¿Mejor? Así que respalda esta Gratitud Corporal. ¿Qué es eso? ¿Por qué me importa? ¿Es esto otra cosa que necesito lograr?

A veces me siento abrumado en mi búsqueda de aceptar y mirar mi cuerpo positivamente. No he llegado a ese nivel cuando puedo ponerme en ropa interior, o mostrar mis estrías sin vergüenza o vergüenza. Todavía estoy aprendiendo a aceptar que mi cuerpo cambia. Y seguirá cambiando mientras haya aire en mis pulmones. Así que aquí es donde la gratitud corporal me ayuda a cerrar la brecha entre la mala imagen corporal y la positividad corporal.

La gratitud corporal es la idea de que mi cuerpo cambiará con el tiempo. Cambiará a medida que pase por la vida, se comportará de forma diferente cuando madure. Puedo concentrarme en lo que veo en el espejo, pero eso ha dado como resultado una insatisfacción y un constante anhelo de “resultados”.

¡O! O puedo estar agradecido por las experiencias que tengo en este cuerpo. Cada cuerpo es único. Todos somos creados individualmente, así que no hay dos personas que experimenten este mundo de la misma manera. Con eso podemos mirar lo que la mayoría diría que son experiencias básicas y encontrar alegría en ellas.

Esto podría ser tan simple como estar agradecido de poder oler el café por la mañana. Puedo abrazar a la gente que me importa. Puedo acariciar un perro. Puedo experimentar alegría al coger mis artículos favoritos en oferta.

Esto podría ser experimentar el amor que viene de ser padre. Disfrutar del sonido de la lluvia cayendo de debajo de una manta caliente.

El objetivo es que lo que experimentes no se base en tu peso o tamaño. No se basa en el contenido de tu cuenta bancaria. No se basa en el estado de tu relación.

Se basa en tu habilidad para encontrar lo bueno en tu situación.

Esto es difícil.
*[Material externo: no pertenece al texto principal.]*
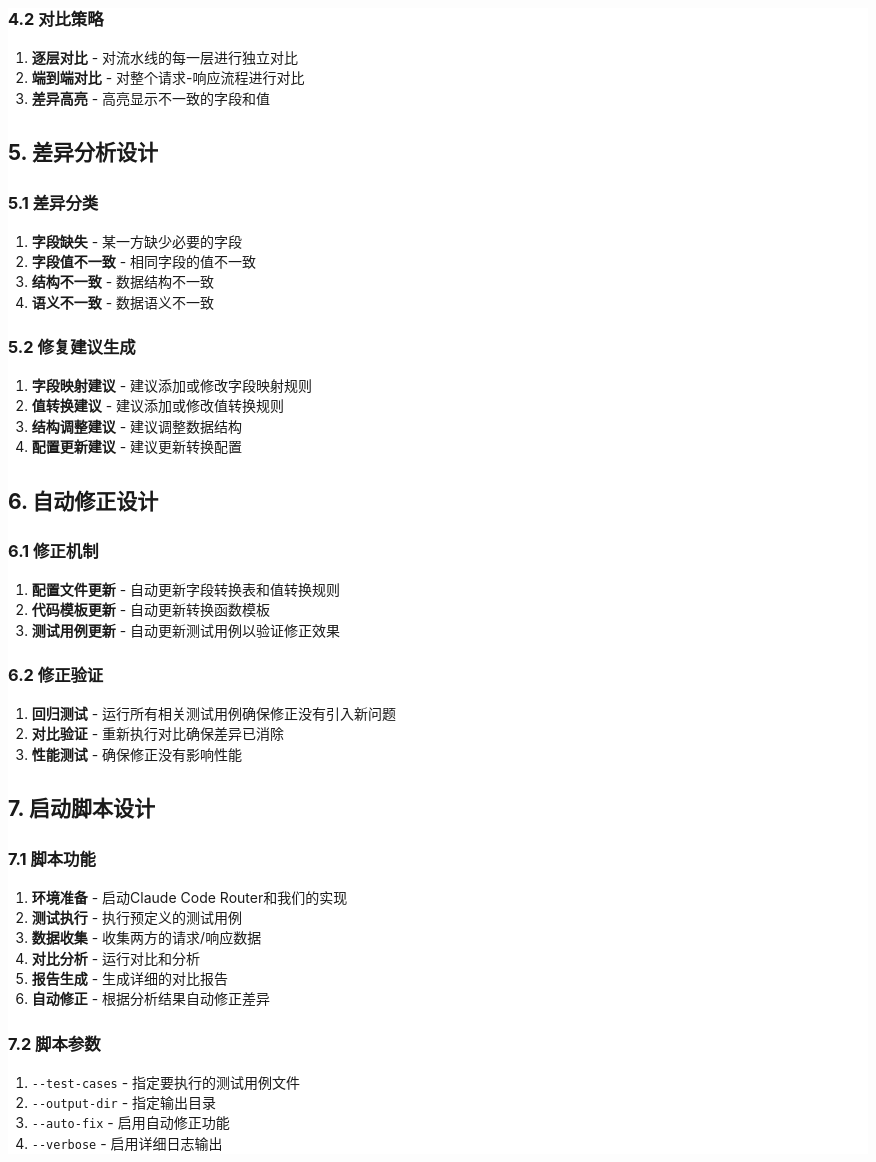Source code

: ### 4.2 对比策略

1. **逐层对比** - 对流水线的每一层进行独立对比
2. **端到端对比** - 对整个请求-响应流程进行对比
3. **差异高亮** - 高亮显示不一致的字段和值

## 5. 差异分析设计

### 5.1 差异分类

1. **字段缺失** - 某一方缺少必要的字段
2. **字段值不一致** - 相同字段的值不一致
3. **结构不一致** - 数据结构不一致
4. **语义不一致** - 数据语义不一致

### 5.2 修复建议生成

1. **字段映射建议** - 建议添加或修改字段映射规则
2. **值转换建议** - 建议添加或修改值转换规则
3. **结构调整建议** - 建议调整数据结构
4. **配置更新建议** - 建议更新转换配置

## 6. 自动修正设计

### 6.1 修正机制

1. **配置文件更新** - 自动更新字段转换表和值转换规则
2. **代码模板更新** - 自动更新转换函数模板
3. **测试用例更新** - 自动更新测试用例以验证修正效果

### 6.2 修正验证

1. **回归测试** - 运行所有相关测试用例确保修正没有引入新问题
2. **对比验证** - 重新执行对比确保差异已消除
3. **性能测试** - 确保修正没有影响性能

## 7. 启动脚本设计

### 7.1 脚本功能

1. **环境准备** - 启动Claude Code Router和我们的实现
2. **测试执行** - 执行预定义的测试用例
3. **数据收集** - 收集两方的请求/响应数据
4. **对比分析** - 运行对比和分析
5. **报告生成** - 生成详细的对比报告
6. **自动修正** - 根据分析结果自动修正差异

### 7.2 脚本参数

1. `--test-cases` - 指定要执行的测试用例文件
2. `--output-dir` - 指定输出目录
3. `--auto-fix` - 启用自动修正功能
4. `--verbose` - 启用详细日志输出
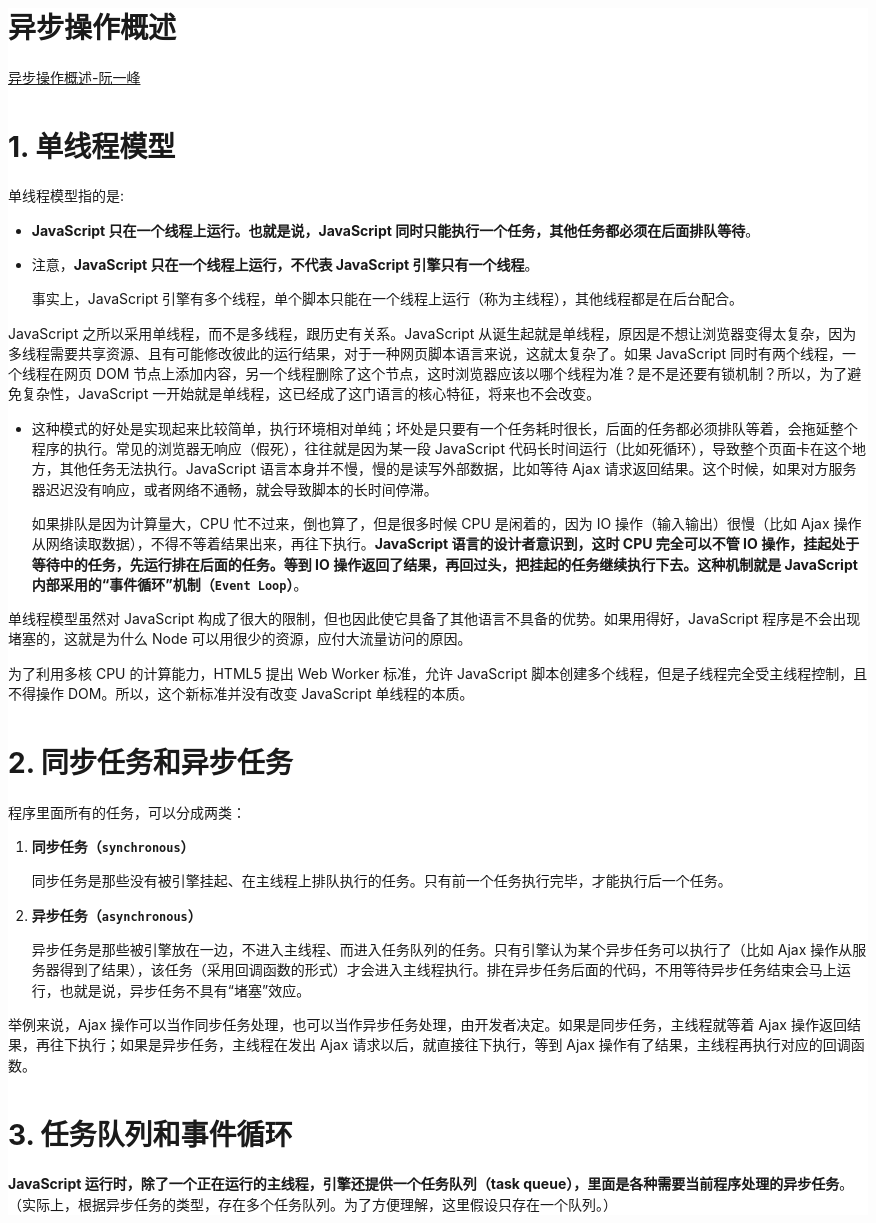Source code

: # 异步操作概述

[异步操作概述-阮一峰](https://wangdoc.com/javascript/async/general.html)

# 1. 单线程模型

单线程模型指的是:

- **JavaScript 只在一个线程上运行。也就是说，JavaScript 同时只能执行一个任务，其他任务都必须在后面排队等待**。

- 注意，**JavaScript 只在一个线程上运行，不代表 JavaScript 引擎只有一个线程**。

	事实上，JavaScript 引擎有多个线程，单个脚本只能在一个线程上运行（称为主线程），其他线程都是在后台配合。

JavaScript 之所以采用单线程，而不是多线程，跟历史有关系。JavaScript 从诞生起就是单线程，原因是不想让浏览器变得太复杂，因为多线程需要共享资源、且有可能修改彼此的运行结果，对于一种网页脚本语言来说，这就太复杂了。如果 JavaScript 同时有两个线程，一个线程在网页 DOM 节点上添加内容，另一个线程删除了这个节点，这时浏览器应该以哪个线程为准？是不是还要有锁机制？所以，为了避免复杂性，JavaScript 一开始就是单线程，这已经成了这门语言的核心特征，将来也不会改变。

- 这种模式的好处是实现起来比较简单，执行环境相对单纯；坏处是只要有一个任务耗时很长，后面的任务都必须排队等着，会拖延整个程序的执行。常见的浏览器无响应（假死），往往就是因为某一段 JavaScript 代码长时间运行（比如死循环），导致整个页面卡在这个地方，其他任务无法执行。JavaScript 语言本身并不慢，慢的是读写外部数据，比如等待 Ajax 请求返回结果。这个时候，如果对方服务器迟迟没有响应，或者网络不通畅，就会导致脚本的长时间停滞。

	如果排队是因为计算量大，CPU 忙不过来，倒也算了，但是很多时候 CPU 是闲着的，因为 IO 操作（输入输出）很慢（比如 Ajax 操作从网络读取数据），不得不等着结果出来，再往下执行。**JavaScript 语言的设计者意识到，这时 CPU 完全可以不管 IO 操作，挂起处于等待中的任务，先运行排在后面的任务。等到 IO 操作返回了结果，再回过头，把挂起的任务继续执行下去。这种机制就是 JavaScript 内部采用的“事件循环”机制（`Event Loop`）**。

单线程模型虽然对 JavaScript 构成了很大的限制，但也因此使它具备了其他语言不具备的优势。如果用得好，JavaScript 程序是不会出现堵塞的，这就是为什么 Node 可以用很少的资源，应付大流量访问的原因。

为了利用多核 CPU 的计算能力，HTML5 提出 Web Worker 标准，允许 JavaScript 脚本创建多个线程，但是子线程完全受主线程控制，且不得操作 DOM。所以，这个新标准并没有改变 JavaScript 单线程的本质。


# 2. 同步任务和异步任务

程序里面所有的任务，可以分成两类：

1. **同步任务（`synchronous`）**

	同步任务是那些没有被引擎挂起、在主线程上排队执行的任务。只有前一个任务执行完毕，才能执行后一个任务。

2. **异步任务（`asynchronous`）**

	异步任务是那些被引擎放在一边，不进入主线程、而进入任务队列的任务。只有引擎认为某个异步任务可以执行了（比如 Ajax 操作从服务器得到了结果），该任务（采用回调函数的形式）才会进入主线程执行。排在异步任务后面的代码，不用等待异步任务结束会马上运行，也就是说，异步任务不具有“堵塞”效应。


举例来说，Ajax 操作可以当作同步任务处理，也可以当作异步任务处理，由开发者决定。如果是同步任务，主线程就等着 Ajax 操作返回结果，再往下执行；如果是异步任务，主线程在发出 Ajax 请求以后，就直接往下执行，等到 Ajax 操作有了结果，主线程再执行对应的回调函数。


# 3. 任务队列和事件循环 

**JavaScript 运行时，除了一个正在运行的主线程，引擎还提供一个任务队列（task queue），里面是各种需要当前程序处理的异步任务**。（实际上，根据异步任务的类型，存在多个任务队列。为了方便理解，这里假设只存在一个队列。）
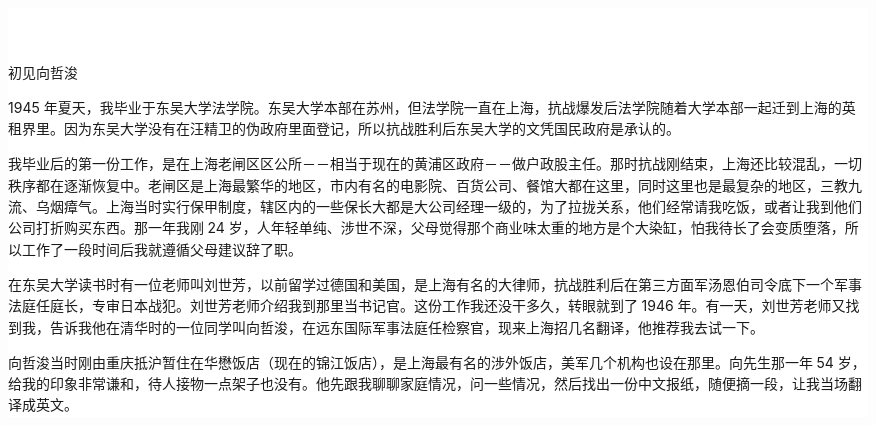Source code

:  <div>
  <span style="max-width: 100%; word-wrap: break-word !important; box-sizing: border-box !important; color: rgb(127, 127, 127);">
   <br/>
  </span>
 </div>
 <br/>
 <p class="MsoNormal">
  <span lang="ZH-CN" style='font-family:宋体;mso-ascii-font-family:
"Times New Roman";mso-hansi-font-family:"Times New Roman"'>
   初见向哲浚
  </span>
  <o:p>
  </o:p>
 </p>
 <p class="MsoNormal">
  1945
  <span lang="ZH-CN" style='font-family:宋体;mso-ascii-font-family:
"Times New Roman";mso-hansi-font-family:"Times New Roman"'>
   年夏天，我毕业于东吴大学法学院。东吴大学本部在苏州，但法学院一直在上海，抗战爆发后法学院随着大学本部一起迁到上海的英租界里。因为东吴大学没有在汪精卫的伪政府里面登记，所以抗战胜利后东吴大学的文凭国民政府是承认的。
  </span>
  <o:p>
  </o:p>
 </p>
 <p class="MsoNormal">
  <span lang="ZH-CN" style='font-family:宋体;mso-ascii-font-family:
"Times New Roman";mso-hansi-font-family:"Times New Roman"'>
   我毕业后的第一份工作，是在上海老闸区区公所－－相当于现在的黄浦区政府－－做户政股主任。那时抗战刚结束，上海还比较混乱，一切秩序都在逐渐恢复中。老闸区是上海最繁华的地区，市内有名的电影院、百货公司、餐馆大都在这里，同时这里也是最复杂的地区，三教九流、乌烟瘴气。上海当时实行保甲制度，辖区内的一些保长大都是大公司经理一级的，为了拉拢关系，他们经常请我吃饭，或者让我到他们公司打折购买东西。那一年我刚
  </span>
  24
  <span lang="ZH-CN" style='font-family:宋体;mso-ascii-font-family:"Times New Roman";
mso-hansi-font-family:"Times New Roman"'>
   岁，人年轻单纯、涉世不深，父母觉得那个商业味太重的地方是个大染缸，怕我待长了会变质堕落，所以工作了一段时间后我就遵循父母建议辞了职。
  </span>
  <o:p>
  </o:p>
 </p>
 <p class="MsoNormal">
  <span lang="ZH-CN" style='font-family:宋体;mso-ascii-font-family:
"Times New Roman";mso-hansi-font-family:"Times New Roman"'>
   在东吴大学读书时有一位老师叫刘世芳，以前留学过德国和美国，是上海有名的大律师，抗战胜利后在第三方面军汤恩伯司令底下一个军事法庭任庭长，专审日本战犯。刘世芳老师介绍我到那里当书记官。这份工作我还没干多久，转眼就到了
  </span>
  1946
  <span lang="ZH-CN" style='font-family:宋体;mso-ascii-font-family:"Times New Roman";
mso-hansi-font-family:"Times New Roman"'>
   年。有一天，刘世芳老师又找到我，告诉我他在清华时的一位同学叫向哲浚，在远东国际军事法庭任检察官，现来上海招几名翻译，他推荐我去试一下。
  </span>
  <o:p>
  </o:p>
 </p>
 <p class="MsoNormal">
  <span lang="ZH-CN" style='font-family:宋体;mso-ascii-font-family:
"Times New Roman";mso-hansi-font-family:"Times New Roman"'>
   向哲浚当时刚由重庆抵沪暂住在华懋饭店（现在的锦江饭店），是上海最有名的涉外饭店，美军几个机构也设在那里。向先生那一年
  </span>
  54
  <span lang="ZH-CN" style='font-family:宋体;mso-ascii-font-family:"Times New Roman";
mso-hansi-font-family:"Times New Roman"'>
   岁，给我的印象非常谦和，待人接物一点架子也没有。他先跟我聊聊家庭情况，问一些情况，然后找出一份中文报纸，随便摘一段，让我当场翻译成英文。
  </span>
  <o:p>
Especialmente al principio.

Recuerdo haberme dado cuenta cuando era niña de que mi cuerpo era diferente al de las chicas de mi clase de baile. Luego fue diferente a las chicas de la escuela. Era diferente a mi madre. Diferente de la mayoría de los miembros femeninos de mi familia. Recuerdo que odiaba mi cuerpo y hacía todo lo que estaba en mi mano para forzarlo a la sumisión. En el fondo de ese oscuro y solitario agujero había una tristeza absoluta. Ya no amaba a mi cuerpo cuando llegué a un gran peso objetivo. No me sentía más atractiva. Ni siquiera podía decir que había perdido el peso. Para mí me veía exactamente igual.

Este disgusto con mi apariencia física me acompañó en todas partes. Se mudó conmigo a la universidad, se graduó conmigo, incluso se mudó a Texas conmigo.

En algún momento entre el asesoramiento intensivo y abrazar mi fe. Decidí que no podía seguir viviendo de la idea de que mi cuerpo necesitaba verse de cierta manera para ser apreciado. Así que cambié mi perspectiva.

Comencé haciendo una lista, una lista muy corta, pero una lista de lo que apreciaba que mi cuerpo pudiera experimentar.

Estoy agradecido de que mi cuerpo pueda disfrutar de la música.

Eso fue todo. Eso era todo lo que tenía. Para mí, eso abarca mucho. La música es mi terapia. Es mi forma de expresión favorita. Es mi método preferido de comunicación. Pero esa frase fue capaz de abrir nuevos niveles de libertad.

Desde ese lugar podemos trabajar cada día para hacer crecer esa lista. Para encontrar las razones por las que nuestro cuerpo debería ser celebrado. ¡Porque los cuerpos deben ser celebrados! Son tan increíblemente únicos y resistentes.

Así que quiero animarte a que empieces tu lista hoy. Piensen en esa única experiencia en esta vida que su cuerpo permite. Tómense un tiempo para estar agradecidos por ello. Y en los próximos días piensen en eso cuando se sientan inseguros de cómo se ve su cuerpo.

¡Espero que esto te encuentre bien! Espero que sepas que eres una persona amada, valorada y elegida. ¡Hoy es el mejor día para cambiar tu vida!